>That is not entirely accurate.
Oy vey.
>In most of the states that include a presumption for joint
>custody, each custodial determination (legal and physical)
>must be supported by Findings of Facts.
Dreamer.
>
>
>A Court cannot simply award joint
legal custody and sole
>
physical custody and state it complied with the presumption
>for
joint custody. It must address each type of custody
>separately.
Trial courts routinely order what they want and then challenge parties to overturn the orders. Most people simply cannot afford to appeal a judgment or even move for reconsideration, and most attorneys will not challenge a judge's decision, when they must appear before that same judge over and over again in order to earn a living.
>
>That does not mean there cannot be bias in the application by
>the courts. However, the statutes as enacted provide a fair
>amount of protection and also support an appellate challenge
>if the presumption is not appropriately apply or a determination that rebuts the presumption is unsupported by the available evidence in the case.
Get real.
In many jurisdictions, such as CA, final orders are reviewed by an appellate court for abuse of discretion. In order to overcome the judge's discretion on a fact, you must show that the trial court could not "have reasonably concluded that the order in question advanced the `best interest' of the child." In re LaMusga, 32 Cal.4th 1072, 88 P.3d 81 (Cal. 04/29/2004).

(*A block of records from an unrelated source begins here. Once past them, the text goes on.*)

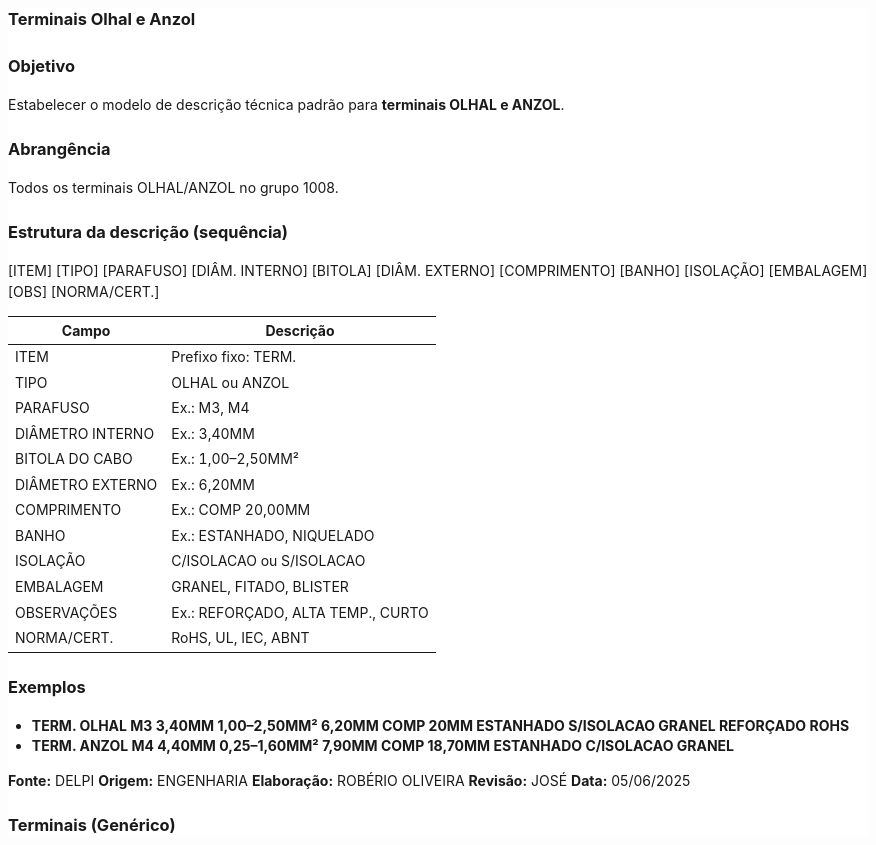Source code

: ### Terminais Olhal e Anzol

### Objetivo

Estabelecer o modelo de descrição técnica padrão para **terminais OLHAL e ANZOL**.

### Abrangência

Todos os terminais OLHAL/ANZOL no grupo 1008.

### Estrutura da descrição (sequência)

[ITEM] [TIPO] [PARAFUSO] [DIÂM. INTERNO] [BITOLA] [DIÂM. EXTERNO] [COMPRIMENTO] [BANHO] [ISOLAÇÃO] [EMBALAGEM] [OBS] [NORMA/CERT.]

| Campo            | Descrição                         |
| ---------------- | --------------------------------- |
| ITEM             | Prefixo fixo: TERM.               |
| TIPO             | OLHAL ou ANZOL                    |
| PARAFUSO         | Ex.: M3, M4                       |
| DIÂMETRO INTERNO | Ex.: 3,40MM                       |
| BITOLA DO CABO   | Ex.: 1,00–2,50MM²                 |
| DIÂMETRO EXTERNO | Ex.: 6,20MM                       |
| COMPRIMENTO      | Ex.: COMP 20,00MM                 |
| BANHO            | Ex.: ESTANHADO, NIQUELADO         |
| ISOLAÇÃO         | C/ISOLACAO ou S/ISOLACAO          |
| EMBALAGEM        | GRANEL, FITADO, BLISTER           |
| OBSERVAÇÕES      | Ex.: REFORÇADO, ALTA TEMP., CURTO |
| NORMA/CERT.      | RoHS, UL, IEC, ABNT               |

### Exemplos

-   **TERM. OLHAL M3 3,40MM 1,00–2,50MM² 6,20MM COMP 20MM ESTANHADO S/ISOLACAO GRANEL REFORÇADO ROHS**
-   **TERM. ANZOL M4 4,40MM 0,25–1,60MM² 7,90MM COMP 18,70MM ESTANHADO C/ISOLACAO GRANEL**

**Fonte:** DELPI
**Origem:** ENGENHARIA
**Elaboração:** ROBÉRIO OLIVEIRA
**Revisão:** JOSÉ
**Data:** 05/06/2025

### Terminais (Genérico)

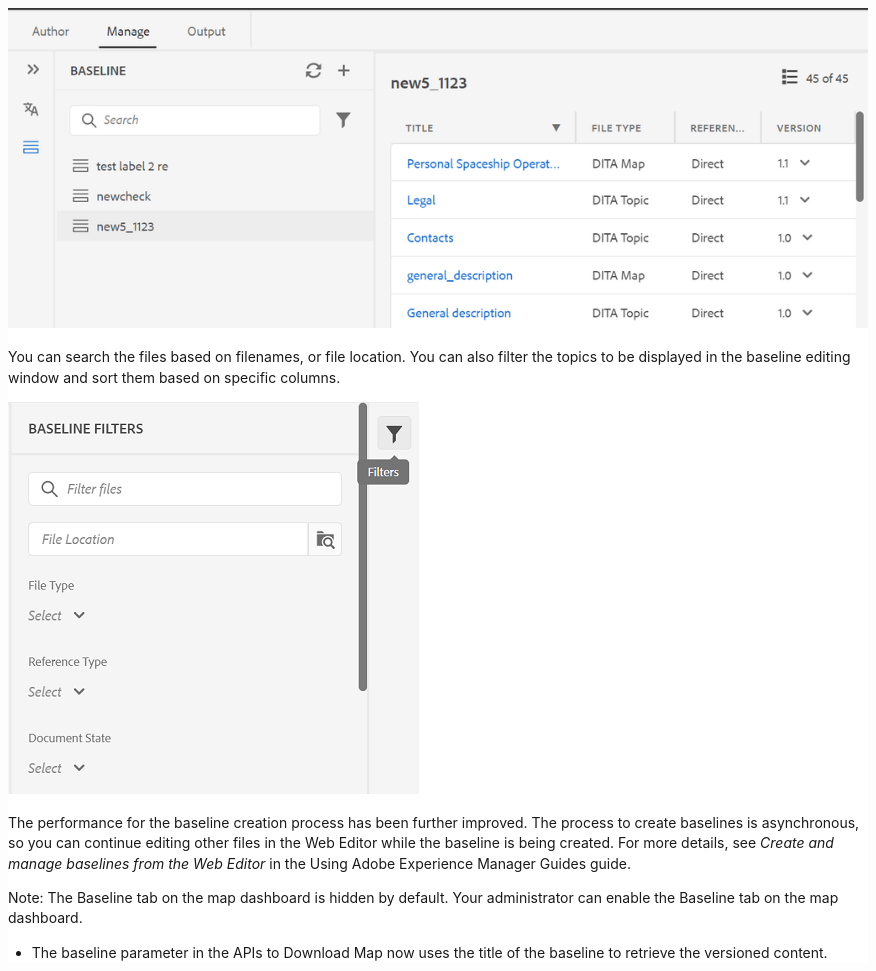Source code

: ![baseline manage tab](assets/baseline-manage.png)

You can search the files based on filenames, or file location. You can also filter the topics to be displayed in the baseline editing window and sort them based on specific columns. 

![baseline manage tab](assets/baseline-filter.png)

The performance for the baseline creation process has been further improved. The process to create baselines is asynchronous, so you can continue editing other files in the Web Editor while the baseline is being created. For more details, see *Create and manage baselines from the Web Editor* in the Using Adobe Experience Manager Guides guide. 

Note: The Baseline tab on the map dashboard is hidden by default. Your administrator can enable the Baseline tab on the map dashboard.

* The baseline parameter in the APIs to Download Map now uses the title of the baseline to retrieve the versioned content.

A judge can decide that a rebuttable presumption stands or falls by only a preponderance of the evidence. So, an appeal based on defeating the trial court judge's decision on the presumption is, at best, an razor-thin risky proposition. If you put your clients' money up to that razor long enough, you may make lots of money appealing, but you're gonna lose lots of cases while doing it.
In other jurisdictions, such as Iowa, final orders for custody are reviewed de novo, and that certainly provides a better opportunity to win on appeal. Nevertheless, for every appellate case reviewed, there are HUNDREDS of cases that are not reviewed, for all sorts of reasons, and a trial court judge can almost always find some fact to support the reasonableness of a decision, one way or the other.
You can talk all day about how a statute provides this or that fairness, but the bottom line is that State trial court judges, can and do, whatever the hell they want most of every court day, and half of them wouldn't know the law if it shit in their laps.
I'll go even further. In less populated states and counties, removing an incumbent judge is roughly equivalent to removing Alan Greenspan as Fed Chairman -- it ain't gonna happen. In the county where I live, only one judge has lost his seat after being elected since the Civil War, so don't tell me what the law says, cause when you get into that courtroom, the judge IS the law, and he/she ain't at all afraid of being removed for a weakly reasoned decision, and unless the law is so expressed that there is no friggin' way around it, that judge is gonna do as he/she sees fit.
Which is WHY, I stand by what I say. Until such time as the presumption of EQUAL custody becomes the norm, absent a showing of parental unfitness, winning the bulk of custody/parenting time is 99.9999999% of the time, just a matter of being lucky enough to represent the party who is the child(ren)'s
primary caretaker at the time that the matter is placed before the court.
The judge will listen to all the experts and argument, and then order the status quo.